▶ **Task directions**
Write out, word for word, the section of the passage on lawyers' and churchmen's opinions starting at "But Packwood’s opinion" and ending at "the true one.".

▶ **Text excerpt**
________________
On many cases, again, as well-grounded a guess might be had of an astrologer for five shillings, as of a counsel for twice or thrice as many guineas, but that the lawyer considers the astrologer as a smuggler, and puts him down.
But Packwood’s opinion on the goodness of his own razors would be a safer guide for judging of their goodness, than a judge’s opinion on the goodness of a proposed law: it is Packwood’s interest that his razors be as good as possible;—the judge’s, that the law be as bad, yet thought to be as good, as possible. It would not be the judge’s interest that his commodity should be thus bad, if, as in the case of Packwood, the customer had other shops to go to; but in this case, even when there are two shops to go to, the shops being in confederacy, the commodity is equally bad in both; and the worse the commodity, the better it is said to be. In the case of the judge’s commodity, no experience suffices to undeceive men; the bad quality of it is referred to any cause but the true one.
In the lawyer’s case it has been shown, that on the question, what on such or such a point ought to be law,—to refer to a lawyer’s opinion, given without or against specific reasons, is a fallacy—its tendency, in proportion to the regard paid to it, deceptious;—the cause of this deceptious tendency, sinister interest, to the action of which all advocates and (being made from advocates) all judges stand exposed. To the churchman’s case the same reasoning applies: as in the lawyer’s case, the objection does not arise on the question, what law is, but what ought to be law,—so in the churchman’s case, it does not arise as to what in matters of religion is law, but as to what in those matters ought to be law. On a question not connected with religion, reference to a churchman’s opinion as such, as authority, can scarcely be considered as a fallacy, such opinion not being likely to be considered as constitutive of authority. To understand how great would be the probability of deception, if on the question, what in matters of religion ought to be law, the unsupported opinion of a churchman were to be regarded as authority, we must develope the nature and form of the sinister interest by which any declaration of opinion from such a quarter is divested of all title to regard. The sources of a churchman’s sinister interest are as follows:—
1. On entering into the profession, as condition prevedent to advantage from it in the shape of subsistence and all other shapes, he makes of necessity a solemn and recorded declaration of his belief in the truth of 39 articles, framed 262 years ago—the date of which, the ignorance and violence of the time considered, should suffice to satisfy a reflecting mind of the impossibility of their being all of them really believed by any person at present.
2. In this declaration is generally understood to be included an engagement or undertaking, in case of original belief and subsequent change, never to declare, but if questioned, to deny such change.
3. In the institution thus established, he beholds shame and punishment attached to sincerity—rewards in the largest quantity to absurdity and insincerity. Now the presumptions resulting from such an application of reward and punishment, to engage men to declare assent to given propositions, are—1st, That the proposition is not believed by the proposer; 2. Thence, that it is not true; 3. Thence, that it is not believed by the acceptor. It is impossible by reward or punishment to produce real and immediate belief: but the following effects may certainly be produced:—1. The abstaining from any declaration of disbelief; 2. Declaration of belief; 3. The turning aside from all considerations tending to produce disbelief; 4. The looking out for, and fastening exclusive attention to, all considerations tending to produce belief—authority especially, by which a sort of vague and indistinct belief of the most absurd propositions has everywhere been produced.
________________
▶ **Data excerpt**
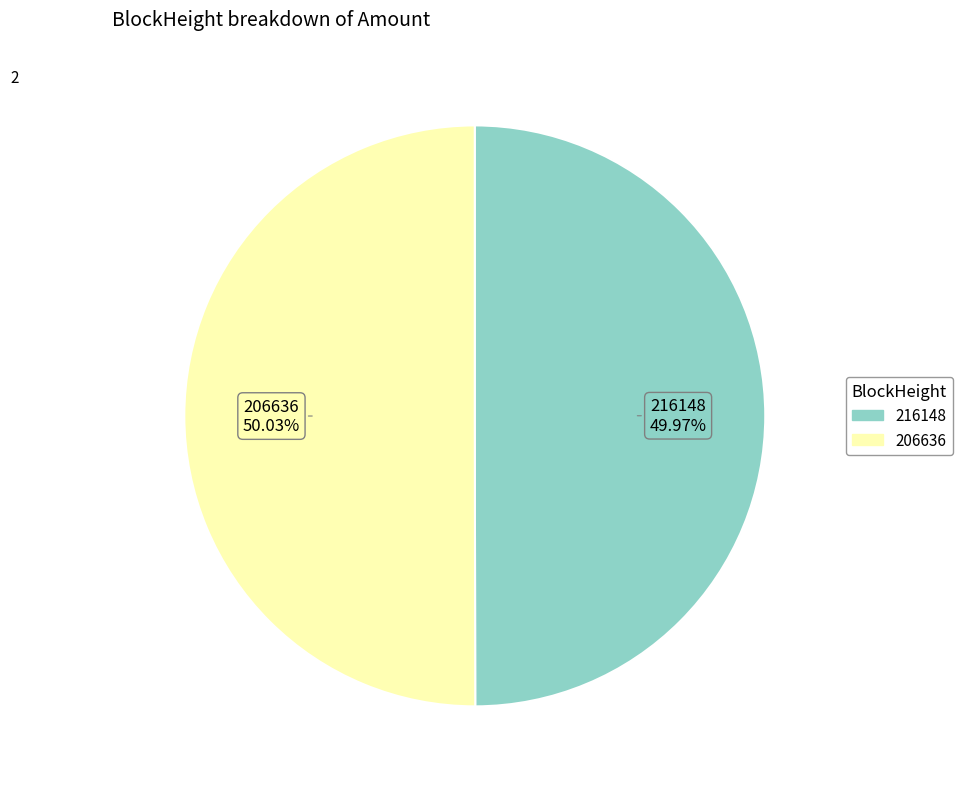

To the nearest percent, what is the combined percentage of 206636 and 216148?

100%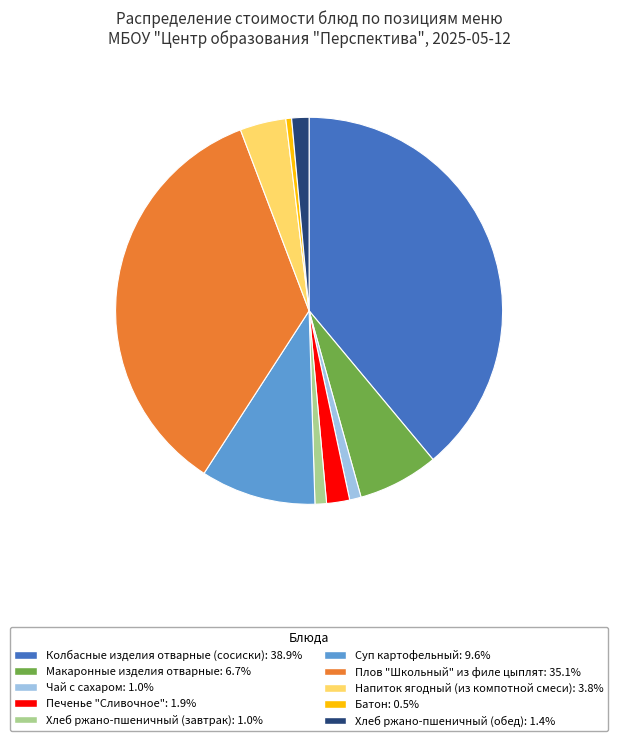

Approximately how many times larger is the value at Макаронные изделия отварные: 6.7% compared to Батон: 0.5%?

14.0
________________
▶ **Output of the exercise**
But Packwood’s opinion on the goodness of his own razors would be a safer guide for judging of their goodness, than a judge’s opinion on the goodness of a proposed law: it is Packwood’s interest that his razors be as good as possible;—the judge’s, that the law be as bad, yet thought to be as good, as possible. It would not be the judge’s interest that his commodity should be thus bad, if, as in the case of Packwood, the customer had other shops to go to; but in this case, even when there are two shops to go to, the shops being in confederacy, the commodity is equally bad in both; and the worse the commodity, the better it is said to be. In the case of the judge’s commodity, no experience suffices to undeceive men; the bad quality of it is referred to any cause but the true one.